▶ 原文段落:
==*==

【发布时间】:2018-09-02 04:17:51
【问题描述】:
我编写了一个程序,用于对在多线程批量写入条件下执行的 mongodb 数据库进行基准测试。
问题是程序挂起并且没有完成执行。
我很确定问题是由于将 530838 条记录写入数据库并使用 10 个线程一次批量写入 50 条记录。这留下了 38 条记录的模值,但是 run 方法从队列中获取 50 条记录,因此当写入 530800 条记录时进程挂起并且永远不会写入最后的 38 条记录,因为以下代码永远不会完成执行
for object in range(50):
objects.append(self.queue.get())
我希望程序一次写入 50 条记录,直到剩余的记录少于 50 条,此时它应该将剩余的记录写入队列,然后在队列中没有记录时退出线程。
提前谢谢:)
import threading
import Queue
import json
from pymongo import MongoClient, InsertOne
import datetime
#Set the number of threads
n_thread = 10
#Create the queue
queue = Queue.Queue()
#Connect to the database
client = MongoClient("mongodb://mydatabase.com")
db = client.threads
class ThreadClass(threading.Thread):
def __init__(self, queue):
threading.Thread.__init__(self)
#Assign thread working with queue
self.queue = queue
def run(self):
while True:
objects = []
#Get next 50 objects from queue
for object in range(50):
objects.append(self.queue.get())

==*==

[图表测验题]
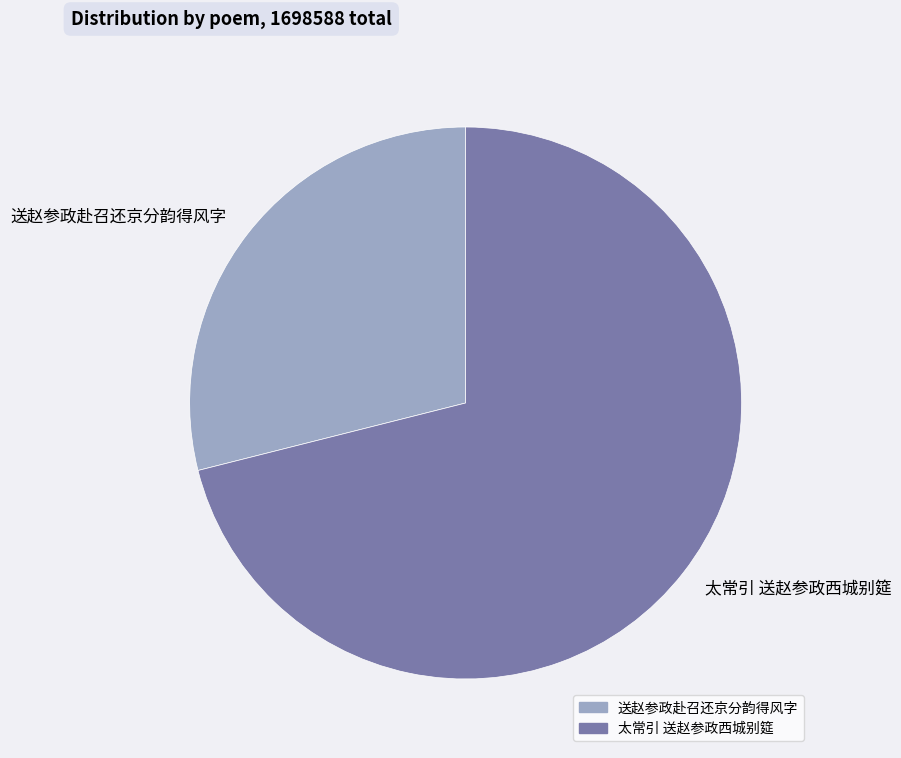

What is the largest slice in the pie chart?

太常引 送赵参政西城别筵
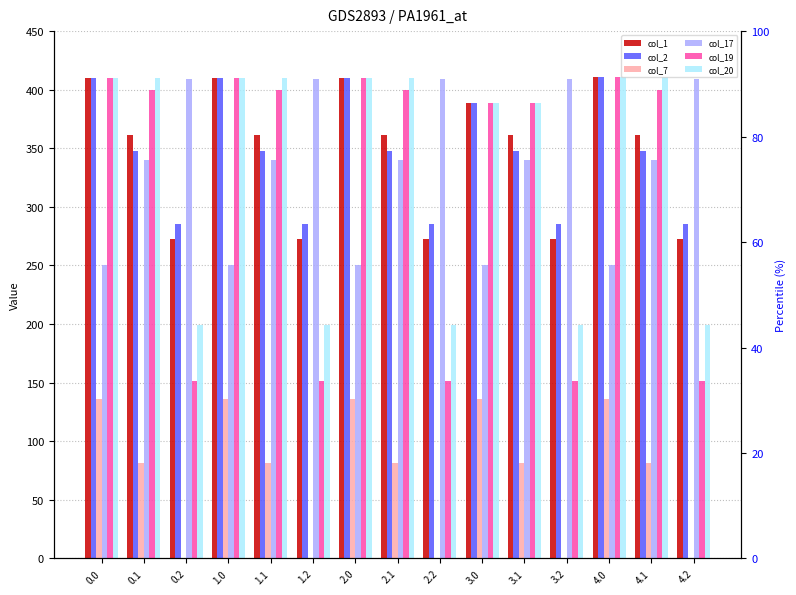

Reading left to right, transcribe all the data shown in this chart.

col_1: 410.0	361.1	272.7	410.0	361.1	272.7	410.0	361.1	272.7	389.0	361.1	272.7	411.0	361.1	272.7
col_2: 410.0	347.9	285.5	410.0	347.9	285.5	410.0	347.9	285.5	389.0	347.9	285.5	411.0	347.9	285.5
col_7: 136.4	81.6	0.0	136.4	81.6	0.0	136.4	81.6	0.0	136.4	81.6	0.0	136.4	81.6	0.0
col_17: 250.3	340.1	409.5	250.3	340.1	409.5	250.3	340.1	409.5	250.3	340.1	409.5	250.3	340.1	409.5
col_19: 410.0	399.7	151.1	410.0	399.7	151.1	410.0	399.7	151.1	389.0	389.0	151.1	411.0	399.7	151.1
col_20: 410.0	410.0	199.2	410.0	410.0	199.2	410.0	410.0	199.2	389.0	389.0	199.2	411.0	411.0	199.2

==*==

▶ 任务目标:
把上文关于 MongoDB 多线程批量写入时程序挂起的帖子一字不差地完整重写一遍。

▶ 输出:
【发布时间】:2018-09-02 04:17:51
【问题描述】:
我编写了一个程序,用于对在多线程批量写入条件下执行的 mongodb 数据库进行基准测试。
问题是程序挂起并且没有完成执行。
我很确定问题是由于将 530838 条记录写入数据库并使用 10 个线程一次批量写入 50 条记录。这留下了 38 条记录的模值,但是 run 方法从队列中获取 50 条记录,因此当写入 530800 条记录时进程挂起并且永远不会写入最后的 38 条记录,因为以下代码永远不会完成执行
for object in range(50):
objects.append(self.queue.get())
我希望程序一次写入 50 条记录,直到剩余的记录少于 50 条,此时它应该将剩余的记录写入队列,然后在队列中没有记录时退出线程。
提前谢谢:)
import threading
import Queue
import json
from pymongo import MongoClient, InsertOne
import datetime
#Set the number of threads
n_thread = 10
#Create the queue
queue = Queue.Queue()
#Connect to the database
client = MongoClient("mongodb://mydatabase.com")
db = client.threads
class ThreadClass(threading.Thread):
def __init__(self, queue):
threading.Thread.__init__(self)
#Assign thread working with queue
self.queue = queue
def run(self):
while True:
objects = []
#Get next 50 objects from queue
for object in range(50):
objects.append(self.queue.get())